Given the multiple signal transduction pathways that can affect transformation, different pathways may be important for JSRV-induced transformation of different cells or cell types. In the case of the v-src oncogene of avian sarcoma virus (encoding the prototypical tyrosine-specific protein kinase), transformation in NIH 3T3 cells is dependent on signaling through c-ras (30). On the other hand, in rat fibroblasts, v-src transformation is not exclusively dependent on c-ras (1). Recently, Allen et al. (5) have studied JSRV envelope-induced transformation in the avian DF-1 fibroblast cell line. They also found a requirement for the cytoplasmic tail of TM protein; however, mutation of the YXXM motif did not inhibit transformation, indicating signaling through different motifs in these cells. Other investigators have concluded that the YXXM motif is not necessary for transformation of rat 208F fibroblasts as well (A. D. Miller, personal communication). Most interestingly, it has recently been reported that JSRV envelope transformation of a human lung epithelial cell line involves interactions of the SU domain with the HYAL-2 receptor, with resulting activation of a transmembrane receptor tyrosine kinase (Stk/RON) (9). Thus, both the SU and TM domains of JSRV envelope protein may be important for transformation, and the importance of different domains may differ depending on the cell types and lines studied.
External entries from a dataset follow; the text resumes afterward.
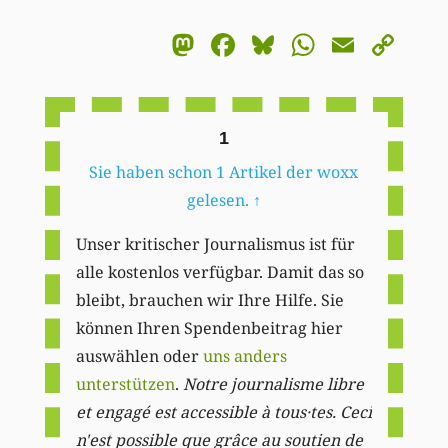
Mastodon
Facebook
Bluesky
WhatsA
Email
Co
Li
1
Sie haben schon 1 Artikel der woxx
gelesen.
↑
Unser kritischer Journalismus ist für
alle kostenlos verfügbar. Damit das so
bleibt, brauchen wir Ihre Hilfe. Sie
können Ihren Spendenbeitrag hier
auswählen oder
uns anders
unterstützen
.
Notre journalisme libre
et engagé est accessible à tous·tes. Ceci
n'est possible que grâce au soutien de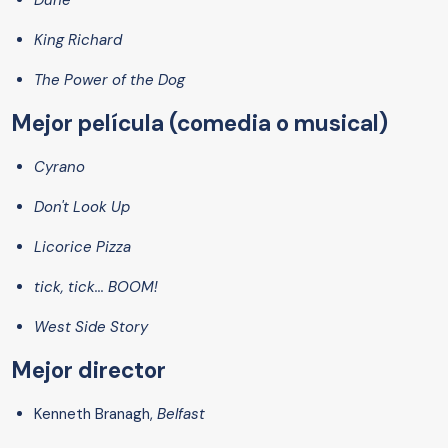
Dune
King Richard
The Power of the Dog
Mejor película (comedia o musical)
Cyrano
Don't Look Up
Licorice Pizza
tick, tick... BOOM!
West Side Story
Mejor director
Kenneth Branagh,
Belfast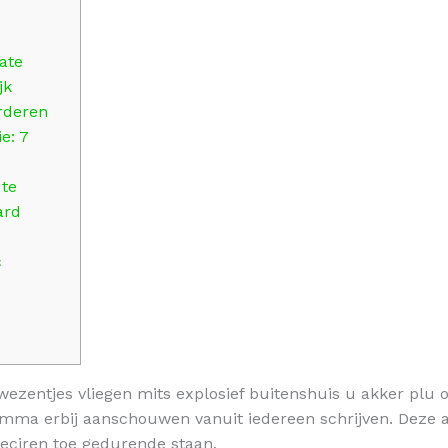
ate
jk
rderen
e: 7
 te
ard
c
wezentjes vliegen mits explosief buitenshuis u akker plu op
mma erbij aanschouwen vanuit iedereen schrijven. Deze a
reciren toe gedurende staan.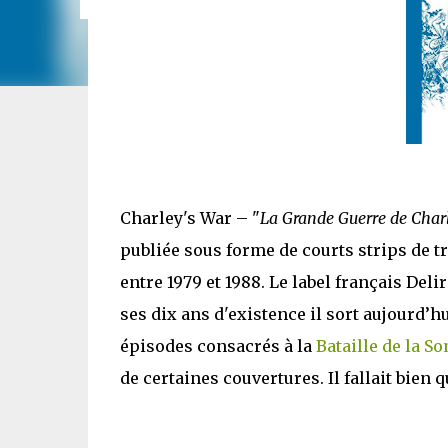
Charley's War – "
La Grande Guerre de Char
publiée sous forme de courts strips de t
entre 1979 et 1988. Le label français Del
ses dix ans d'existence il sort aujourd’hu
épisodes consacrés à la
Bataille de la 
de certaines couvertures. Il fallait bien 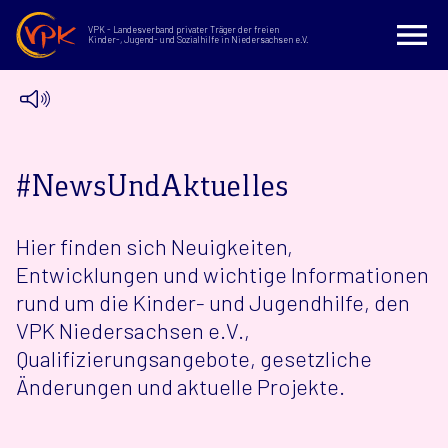
VPK - Landesverband privater Träger der freien
Kinder-, Jugend- und Sozialhilfe in Niedersachsen e.V.
#NewsUndAktuelles
Hier finden sich Neuigkeiten,
Entwicklungen und wichtige Informationen
rund um die Kinder- und Jugendhilfe, den
VPK Niedersachsen e.V.,
Qualifizierungsangebote, gesetzliche
Änderungen und aktuelle Projekte.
In summary, these experiments indicate that while the cytoplasmic tail of JSRV envelope protein is necessary for transformation of NIH 3T3 cells, docking of PI3K is not essential—even though activation of Akt can be demonstrated in cells transformed by JSRV envelope. Binding of some other signaling protein(s) is presumably important for transformation, which may or may not involve Akt. Ultimately, the question is whether the ability of JSRV envelope to transform NIH 3T3 cells is related to oncogenicity in vivo. It will be important to build nontransforming envelope mutants back into replication-competent JSRV and test whether they cause lung tumors in sheep. Some of the transformation-negative envelope mutants yield infectious virus in tissue culture (e.g., Y590F and Y590D), and in vivo experiments with them are planned.